The mineral resources of the conquered territory, including California, New Mexico, Arizona, Western Colorado; Utah, and Nevada, have been developed to such an extent that their value is beyond computation. Their mountains are veined with silver and gold, copper, lead, iron, and coal. The report of the product of the precious metals in the States and territories west of the Missouri River in 1882 was eighty-nine million two hundred and seven thousand five hundred and forty-nine dollars. Of this twenty-nine million eleven thousand three hundred and eighteen dollars was in gold; forty-eight million one hundred and thirty-three thousand and thirty-nine dollars in silver, and the balance was in copper and lead. The yield of gold for 1882 was smaller than in any year since gold-mining became prominent in California. By far the largest portion of this yield was in the territory obtained by conquest and purchase from Mexico. An immense volume of wealth in thirty-two years has been added to the country's resources from this acquisition. Probably it has nearly equaled the debt incurred to preserve the Union in the Civil War, when, in the words of the immortal President Abraham Lincoln, "the wealth piled up by the bondsman's two hundred and fifty years of unrequited toil was sunk, and every drop of blood drawn with the lash was paid with another drawn with the sword."

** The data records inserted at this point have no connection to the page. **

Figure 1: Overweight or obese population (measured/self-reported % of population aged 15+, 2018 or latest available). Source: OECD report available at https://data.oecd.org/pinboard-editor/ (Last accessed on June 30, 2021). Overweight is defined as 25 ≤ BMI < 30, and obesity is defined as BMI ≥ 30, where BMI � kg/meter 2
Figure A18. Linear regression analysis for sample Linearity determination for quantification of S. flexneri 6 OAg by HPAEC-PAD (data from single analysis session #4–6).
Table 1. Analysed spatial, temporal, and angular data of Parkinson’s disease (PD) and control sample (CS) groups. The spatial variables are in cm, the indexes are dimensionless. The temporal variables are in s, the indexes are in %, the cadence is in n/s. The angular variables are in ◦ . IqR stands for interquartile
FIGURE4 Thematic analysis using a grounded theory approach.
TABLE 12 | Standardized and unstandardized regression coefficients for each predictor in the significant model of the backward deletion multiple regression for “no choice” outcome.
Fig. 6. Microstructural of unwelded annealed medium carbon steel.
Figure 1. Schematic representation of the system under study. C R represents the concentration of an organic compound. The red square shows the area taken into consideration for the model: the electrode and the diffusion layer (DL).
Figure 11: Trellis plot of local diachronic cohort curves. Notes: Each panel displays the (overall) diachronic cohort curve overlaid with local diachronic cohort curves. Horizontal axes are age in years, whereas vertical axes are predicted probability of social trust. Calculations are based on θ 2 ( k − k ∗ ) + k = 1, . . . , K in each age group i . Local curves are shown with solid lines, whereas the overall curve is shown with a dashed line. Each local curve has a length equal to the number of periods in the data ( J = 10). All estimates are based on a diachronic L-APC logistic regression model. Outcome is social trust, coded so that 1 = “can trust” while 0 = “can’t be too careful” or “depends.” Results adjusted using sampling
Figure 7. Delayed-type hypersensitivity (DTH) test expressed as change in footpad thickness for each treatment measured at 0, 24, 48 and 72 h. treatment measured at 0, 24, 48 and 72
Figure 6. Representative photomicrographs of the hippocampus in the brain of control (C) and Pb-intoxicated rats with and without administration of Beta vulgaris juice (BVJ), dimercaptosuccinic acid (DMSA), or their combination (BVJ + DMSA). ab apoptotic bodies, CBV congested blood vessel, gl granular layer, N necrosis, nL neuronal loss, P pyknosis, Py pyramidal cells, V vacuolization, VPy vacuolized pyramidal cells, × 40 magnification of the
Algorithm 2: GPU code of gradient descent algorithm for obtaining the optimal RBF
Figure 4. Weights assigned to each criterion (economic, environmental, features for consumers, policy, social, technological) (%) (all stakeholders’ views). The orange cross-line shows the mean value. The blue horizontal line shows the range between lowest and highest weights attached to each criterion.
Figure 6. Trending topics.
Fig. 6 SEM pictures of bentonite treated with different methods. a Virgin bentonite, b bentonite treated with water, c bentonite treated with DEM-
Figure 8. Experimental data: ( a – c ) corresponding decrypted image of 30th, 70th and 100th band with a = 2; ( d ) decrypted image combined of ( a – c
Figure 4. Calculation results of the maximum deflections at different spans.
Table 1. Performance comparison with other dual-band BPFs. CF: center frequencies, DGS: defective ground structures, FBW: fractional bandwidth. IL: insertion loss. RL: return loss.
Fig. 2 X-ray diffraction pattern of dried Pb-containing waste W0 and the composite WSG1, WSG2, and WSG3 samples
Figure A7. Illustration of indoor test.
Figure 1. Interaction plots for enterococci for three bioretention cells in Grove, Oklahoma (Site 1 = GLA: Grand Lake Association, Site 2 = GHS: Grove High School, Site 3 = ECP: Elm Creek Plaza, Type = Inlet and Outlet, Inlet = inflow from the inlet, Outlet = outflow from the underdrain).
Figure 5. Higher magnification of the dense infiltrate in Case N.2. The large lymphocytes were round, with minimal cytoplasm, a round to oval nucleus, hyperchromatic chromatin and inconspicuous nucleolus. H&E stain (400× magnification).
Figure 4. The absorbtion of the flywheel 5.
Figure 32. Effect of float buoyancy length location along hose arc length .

With the construction of the great trans-continental railroad system, a new development of this wide stretch of country began. It has already four great through trunk lines uniting the Atlantic and Pacific Oceans. The Mexican Republic has by a national system of railways opened communication with these American roads, bringing its products of a tropical climate and its nine millions of population into close connection with the commerce and the civilizing influences of the American Union.
An all-wise Providence has brought this vast region into the possession of the Anglo-Saxon race, to be planted with free institutions, and governed by the equal laws of the American Republic. A development of wealth and an increase of population amazing to contemplate awaits this territory in the future. Perils to the Union lie in the ignorance of the population and in the institutions of Mormonism, that enormous crime against morality and society, which has found security and expansion in those regions. Unless the hundreds of millions of people who shall yet occupy this belt of territories shall become like the citizens of the Eastern States in education, religion, laws, and customs of society, there will be a fissure in the Union along the borders of the great plains.
On the other hand, the grandeur of a Christian republic, that in a hundred years may hold three hundred millions in its borders, stretching from the Atlantic to the Pacific shores over such a magnificent domain, will ever, over the graves of the heroes of the Mexican war, inspire patriot hearts to the severest toils and largest sacrifices for their country.